BEGIN GIVEN DATA
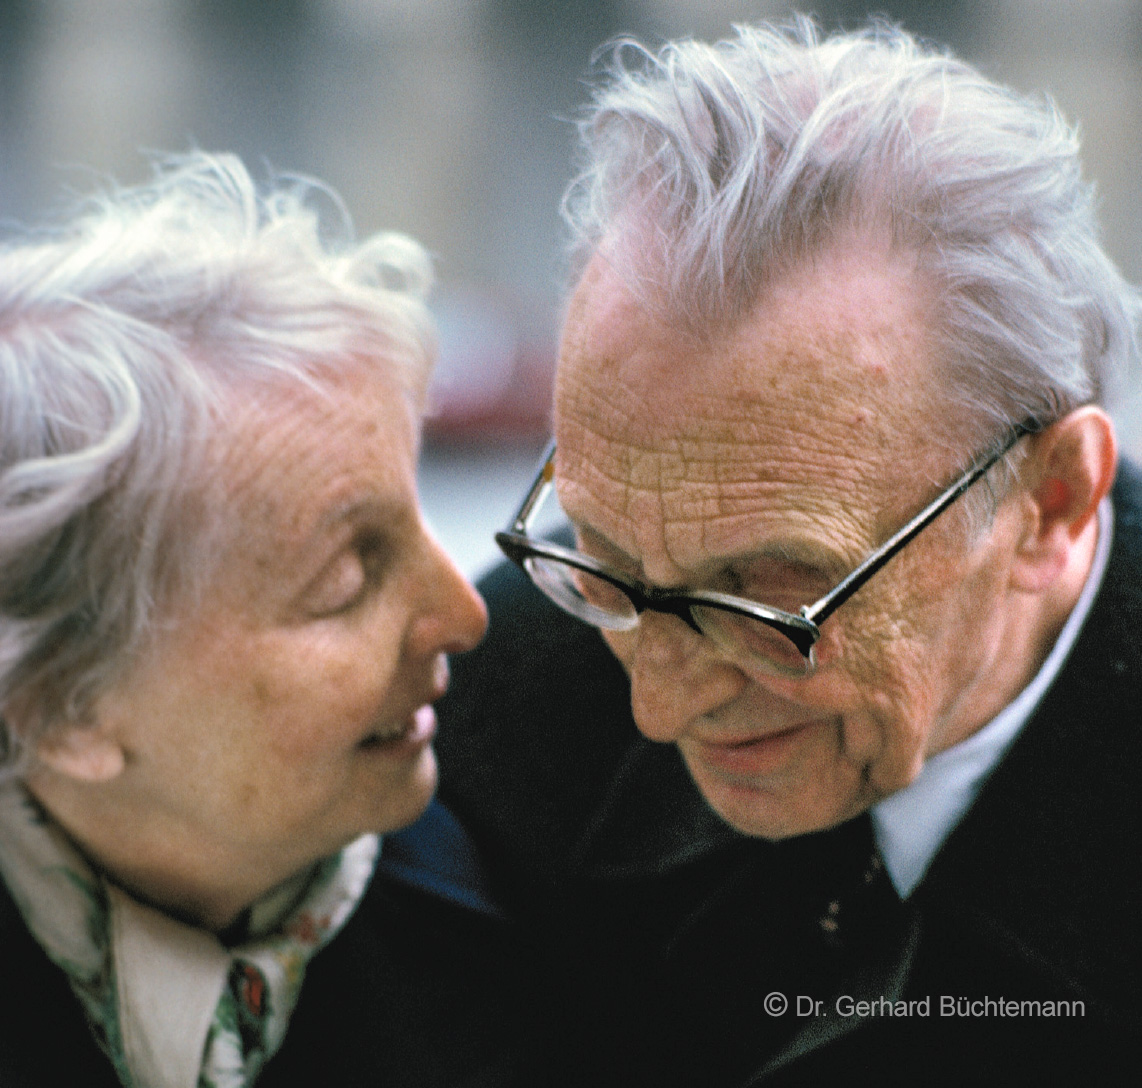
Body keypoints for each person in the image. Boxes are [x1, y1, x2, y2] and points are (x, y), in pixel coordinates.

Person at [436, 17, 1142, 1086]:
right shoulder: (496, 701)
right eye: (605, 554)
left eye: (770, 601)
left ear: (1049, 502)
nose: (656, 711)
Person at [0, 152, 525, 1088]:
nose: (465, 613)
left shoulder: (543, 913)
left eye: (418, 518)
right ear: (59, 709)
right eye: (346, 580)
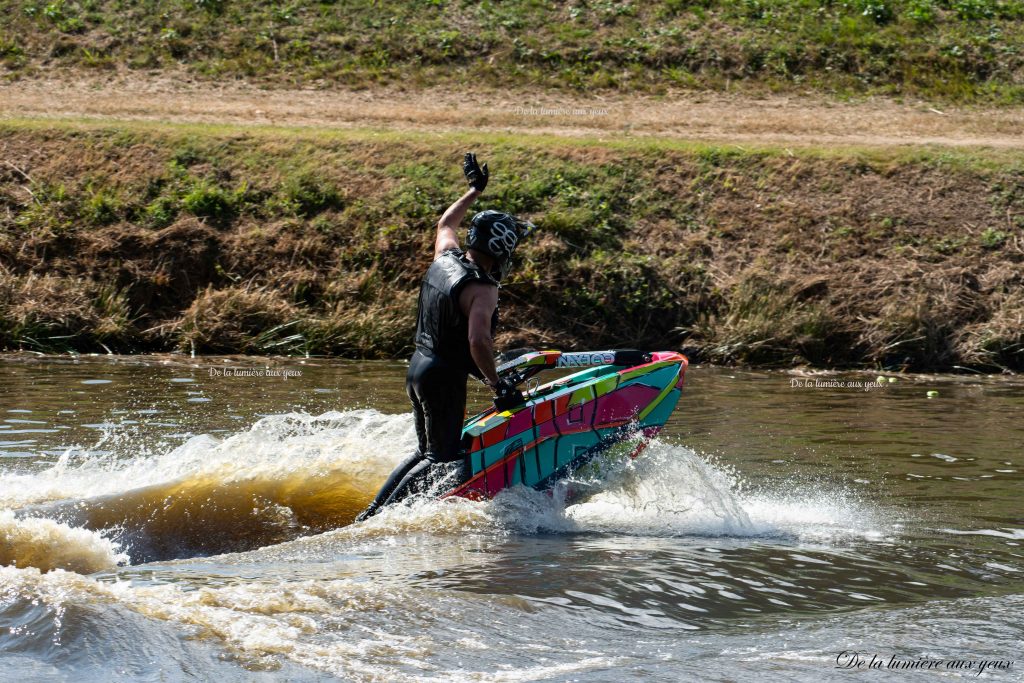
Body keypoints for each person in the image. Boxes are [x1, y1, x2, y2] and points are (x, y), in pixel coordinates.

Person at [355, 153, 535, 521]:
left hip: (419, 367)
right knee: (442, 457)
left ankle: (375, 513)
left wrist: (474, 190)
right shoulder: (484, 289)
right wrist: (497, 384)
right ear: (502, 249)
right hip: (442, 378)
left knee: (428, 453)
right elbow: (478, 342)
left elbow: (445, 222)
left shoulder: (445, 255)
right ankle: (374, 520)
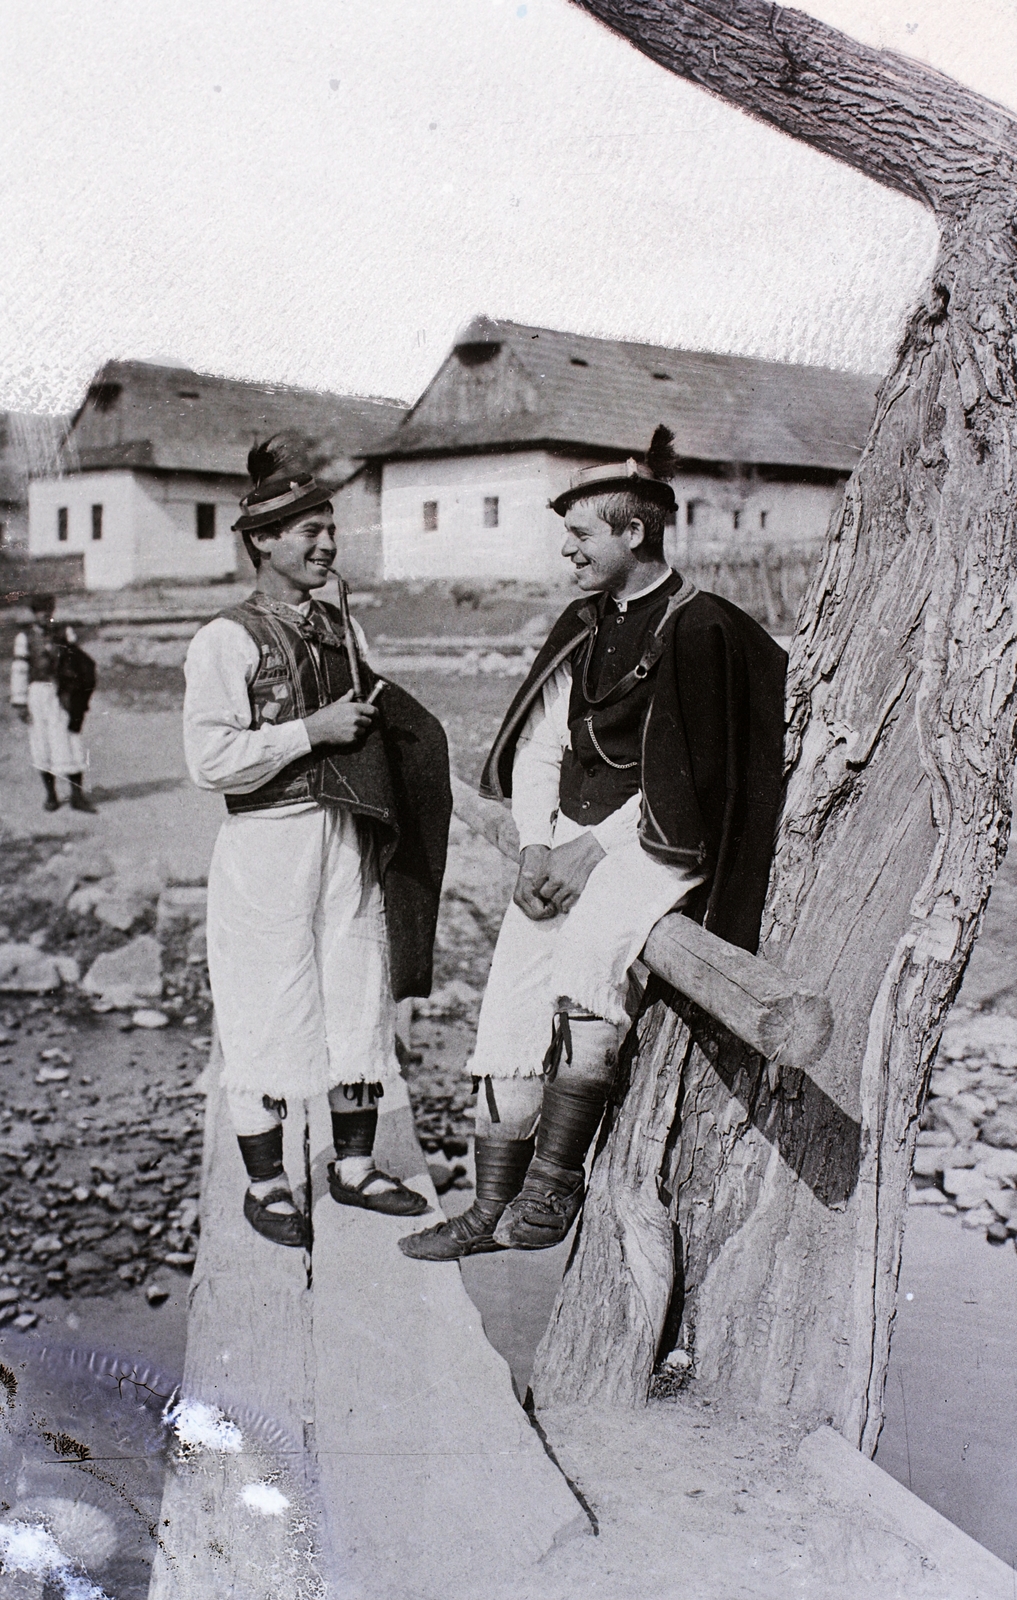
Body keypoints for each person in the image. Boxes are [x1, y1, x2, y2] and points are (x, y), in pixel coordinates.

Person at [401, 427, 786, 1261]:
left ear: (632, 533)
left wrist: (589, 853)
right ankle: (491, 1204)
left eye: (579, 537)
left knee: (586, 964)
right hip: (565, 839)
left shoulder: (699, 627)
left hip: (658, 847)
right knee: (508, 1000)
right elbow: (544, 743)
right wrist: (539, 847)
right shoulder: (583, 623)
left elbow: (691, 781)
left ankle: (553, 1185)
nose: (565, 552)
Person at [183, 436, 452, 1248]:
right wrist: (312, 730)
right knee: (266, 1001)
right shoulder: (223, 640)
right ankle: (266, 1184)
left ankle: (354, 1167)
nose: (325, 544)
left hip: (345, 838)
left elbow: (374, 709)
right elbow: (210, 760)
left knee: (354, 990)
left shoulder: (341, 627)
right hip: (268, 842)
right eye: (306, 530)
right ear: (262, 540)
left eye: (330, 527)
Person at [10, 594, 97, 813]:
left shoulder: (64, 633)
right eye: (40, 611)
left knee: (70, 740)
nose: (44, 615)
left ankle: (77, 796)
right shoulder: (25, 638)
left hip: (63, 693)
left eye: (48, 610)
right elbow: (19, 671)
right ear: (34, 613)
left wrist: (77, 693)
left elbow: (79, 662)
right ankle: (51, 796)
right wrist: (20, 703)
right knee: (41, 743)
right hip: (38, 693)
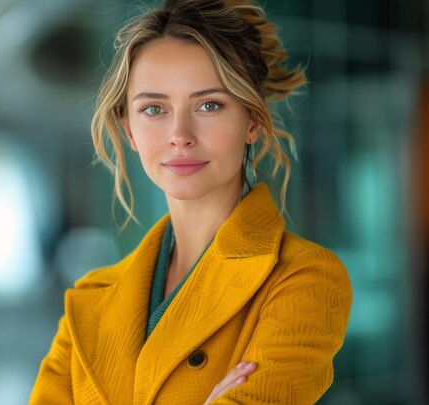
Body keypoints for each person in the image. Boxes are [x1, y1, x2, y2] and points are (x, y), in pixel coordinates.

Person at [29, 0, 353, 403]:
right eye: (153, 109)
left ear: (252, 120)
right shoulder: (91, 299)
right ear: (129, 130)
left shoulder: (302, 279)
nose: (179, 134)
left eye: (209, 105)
END GIVEN DATA
BEGIN GIVEN DATA
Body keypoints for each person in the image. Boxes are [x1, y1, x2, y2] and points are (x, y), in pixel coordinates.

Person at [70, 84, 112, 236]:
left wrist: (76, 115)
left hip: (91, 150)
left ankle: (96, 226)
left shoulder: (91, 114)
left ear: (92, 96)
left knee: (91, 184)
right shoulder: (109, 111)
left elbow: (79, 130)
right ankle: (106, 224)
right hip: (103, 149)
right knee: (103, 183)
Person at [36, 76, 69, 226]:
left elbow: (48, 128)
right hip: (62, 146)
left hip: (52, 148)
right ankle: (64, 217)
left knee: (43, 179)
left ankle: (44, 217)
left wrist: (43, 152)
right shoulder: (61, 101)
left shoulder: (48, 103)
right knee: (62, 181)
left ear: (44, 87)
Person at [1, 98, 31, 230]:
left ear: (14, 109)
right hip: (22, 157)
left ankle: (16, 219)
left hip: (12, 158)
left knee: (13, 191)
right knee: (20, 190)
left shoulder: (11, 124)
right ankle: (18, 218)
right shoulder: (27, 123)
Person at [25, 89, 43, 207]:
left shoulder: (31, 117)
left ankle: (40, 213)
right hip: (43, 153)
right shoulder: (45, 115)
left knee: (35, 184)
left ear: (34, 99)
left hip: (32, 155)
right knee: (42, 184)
END GIVEN DATA
BEGIN GIVEN DATA
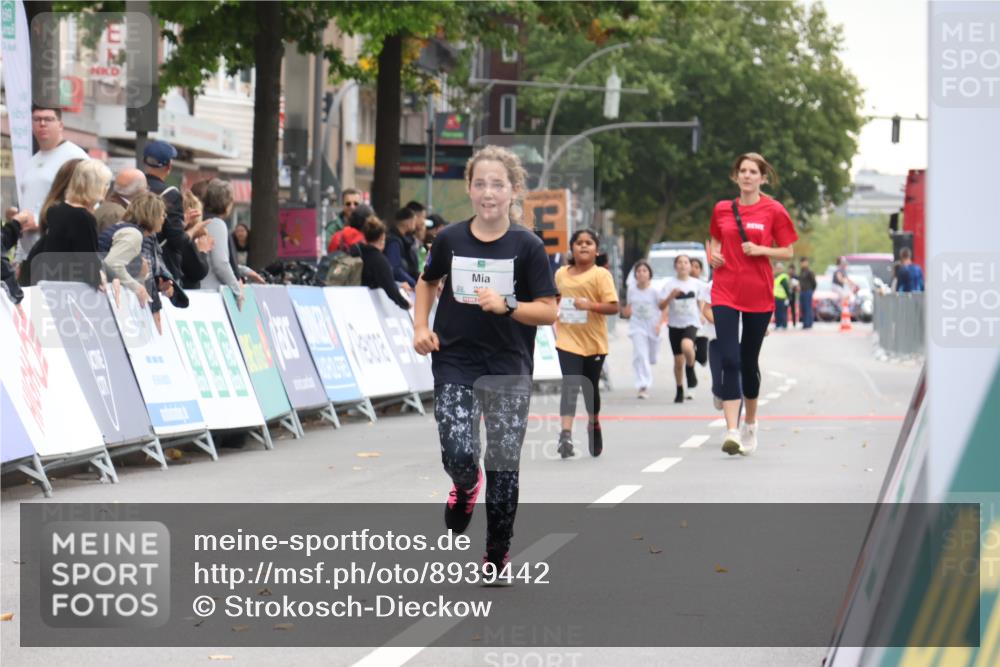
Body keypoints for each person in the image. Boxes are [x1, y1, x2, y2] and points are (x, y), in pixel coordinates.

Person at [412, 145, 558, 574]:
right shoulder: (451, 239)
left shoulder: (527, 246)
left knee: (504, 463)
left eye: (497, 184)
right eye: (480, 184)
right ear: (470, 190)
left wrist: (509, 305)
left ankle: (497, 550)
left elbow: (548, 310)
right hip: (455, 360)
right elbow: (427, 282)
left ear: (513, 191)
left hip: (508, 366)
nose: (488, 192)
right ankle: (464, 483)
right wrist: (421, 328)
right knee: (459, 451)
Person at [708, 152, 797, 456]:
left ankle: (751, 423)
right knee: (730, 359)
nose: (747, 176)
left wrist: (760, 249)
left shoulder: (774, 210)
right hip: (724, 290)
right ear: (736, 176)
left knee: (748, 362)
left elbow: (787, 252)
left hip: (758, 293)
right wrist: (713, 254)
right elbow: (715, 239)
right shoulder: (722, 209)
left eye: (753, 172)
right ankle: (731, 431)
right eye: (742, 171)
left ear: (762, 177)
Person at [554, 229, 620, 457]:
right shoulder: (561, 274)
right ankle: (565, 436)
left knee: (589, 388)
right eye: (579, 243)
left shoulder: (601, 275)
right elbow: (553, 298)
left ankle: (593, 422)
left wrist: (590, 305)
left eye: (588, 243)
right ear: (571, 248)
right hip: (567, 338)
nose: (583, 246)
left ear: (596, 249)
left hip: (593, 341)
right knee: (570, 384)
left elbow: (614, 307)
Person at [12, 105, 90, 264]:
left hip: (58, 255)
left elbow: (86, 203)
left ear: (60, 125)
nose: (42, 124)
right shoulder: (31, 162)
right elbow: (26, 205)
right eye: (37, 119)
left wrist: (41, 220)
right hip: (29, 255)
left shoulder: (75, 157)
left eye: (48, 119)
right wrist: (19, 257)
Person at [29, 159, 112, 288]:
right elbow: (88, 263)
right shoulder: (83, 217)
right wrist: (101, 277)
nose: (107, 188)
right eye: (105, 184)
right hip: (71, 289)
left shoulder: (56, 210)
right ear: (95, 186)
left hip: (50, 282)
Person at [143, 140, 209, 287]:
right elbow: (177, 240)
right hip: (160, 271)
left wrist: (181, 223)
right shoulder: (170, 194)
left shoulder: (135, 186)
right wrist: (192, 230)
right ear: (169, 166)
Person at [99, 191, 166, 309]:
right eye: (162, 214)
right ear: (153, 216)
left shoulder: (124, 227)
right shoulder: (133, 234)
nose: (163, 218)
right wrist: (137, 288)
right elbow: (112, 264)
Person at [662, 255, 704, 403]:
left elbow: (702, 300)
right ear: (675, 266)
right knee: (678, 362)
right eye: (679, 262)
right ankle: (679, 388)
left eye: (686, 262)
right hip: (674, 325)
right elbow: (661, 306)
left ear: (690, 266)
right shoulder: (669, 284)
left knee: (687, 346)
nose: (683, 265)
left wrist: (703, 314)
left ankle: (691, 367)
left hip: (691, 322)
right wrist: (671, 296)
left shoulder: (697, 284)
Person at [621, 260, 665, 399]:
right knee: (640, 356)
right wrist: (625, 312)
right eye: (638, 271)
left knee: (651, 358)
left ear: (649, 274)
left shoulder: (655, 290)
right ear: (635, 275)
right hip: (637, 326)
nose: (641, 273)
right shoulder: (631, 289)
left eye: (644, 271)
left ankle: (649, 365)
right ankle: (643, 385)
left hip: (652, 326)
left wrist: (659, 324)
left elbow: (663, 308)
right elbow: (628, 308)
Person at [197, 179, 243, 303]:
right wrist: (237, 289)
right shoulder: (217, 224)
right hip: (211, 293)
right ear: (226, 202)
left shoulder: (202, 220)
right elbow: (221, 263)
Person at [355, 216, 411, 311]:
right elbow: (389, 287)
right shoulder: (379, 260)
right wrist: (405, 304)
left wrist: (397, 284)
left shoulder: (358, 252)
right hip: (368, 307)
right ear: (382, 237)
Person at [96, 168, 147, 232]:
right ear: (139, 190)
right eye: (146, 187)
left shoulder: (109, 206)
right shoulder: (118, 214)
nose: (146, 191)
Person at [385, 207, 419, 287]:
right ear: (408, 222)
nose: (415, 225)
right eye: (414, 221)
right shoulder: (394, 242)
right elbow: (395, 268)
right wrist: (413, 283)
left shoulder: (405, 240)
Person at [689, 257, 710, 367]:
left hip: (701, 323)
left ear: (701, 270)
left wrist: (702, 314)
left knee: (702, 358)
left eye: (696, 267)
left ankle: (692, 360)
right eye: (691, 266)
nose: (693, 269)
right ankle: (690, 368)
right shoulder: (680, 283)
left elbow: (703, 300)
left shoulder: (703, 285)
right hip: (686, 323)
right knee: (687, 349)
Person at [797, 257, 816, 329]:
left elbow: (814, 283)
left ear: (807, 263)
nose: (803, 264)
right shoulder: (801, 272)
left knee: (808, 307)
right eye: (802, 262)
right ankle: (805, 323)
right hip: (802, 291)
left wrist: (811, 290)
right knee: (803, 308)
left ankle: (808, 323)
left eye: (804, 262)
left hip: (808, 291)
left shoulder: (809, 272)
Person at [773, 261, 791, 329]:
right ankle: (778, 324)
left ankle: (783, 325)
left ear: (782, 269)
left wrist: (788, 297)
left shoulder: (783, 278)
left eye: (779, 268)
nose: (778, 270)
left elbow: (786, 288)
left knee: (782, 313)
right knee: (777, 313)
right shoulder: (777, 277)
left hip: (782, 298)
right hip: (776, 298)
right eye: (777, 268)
END GIVEN DATA
#### WHAT THE TASK REQUIRES:
Scan the entries above for the line containing "nose: (146, 191)", and copy it and all lines after it exactly, down to and including the line containing "right eye: (777, 268)".

#### EXPECTED ANSWER:
nose: (146, 191)
Person at [385, 207, 419, 287]:
right ear: (408, 222)
nose: (415, 225)
right eye: (414, 221)
right shoulder: (394, 242)
right elbow: (395, 268)
right wrist: (413, 283)
left shoulder: (405, 240)
Person at [689, 257, 710, 367]:
left hip: (701, 323)
left ear: (701, 270)
left wrist: (702, 314)
left knee: (702, 358)
left eye: (696, 267)
left ankle: (692, 360)
right eye: (691, 266)
nose: (693, 269)
right ankle: (690, 368)
right shoulder: (680, 283)
left elbow: (703, 300)
left shoulder: (703, 285)
right hip: (686, 323)
right knee: (687, 349)
Person at [797, 257, 816, 329]:
left elbow: (814, 283)
left ear: (807, 263)
nose: (803, 264)
right shoulder: (801, 272)
left knee: (808, 307)
right eye: (802, 262)
right ankle: (805, 323)
right hip: (802, 291)
left wrist: (811, 290)
right knee: (803, 308)
left ankle: (808, 323)
left eye: (804, 262)
left hip: (808, 291)
left shoulder: (809, 272)
Person at [773, 261, 791, 329]:
right ankle: (778, 324)
left ankle: (783, 325)
left ear: (782, 269)
left wrist: (788, 297)
left shoulder: (783, 278)
left eye: (779, 268)
nose: (778, 270)
left elbow: (786, 288)
left knee: (782, 313)
right knee: (777, 313)
right shoulder: (777, 277)
left hip: (782, 298)
right hip: (776, 298)
right eye: (777, 268)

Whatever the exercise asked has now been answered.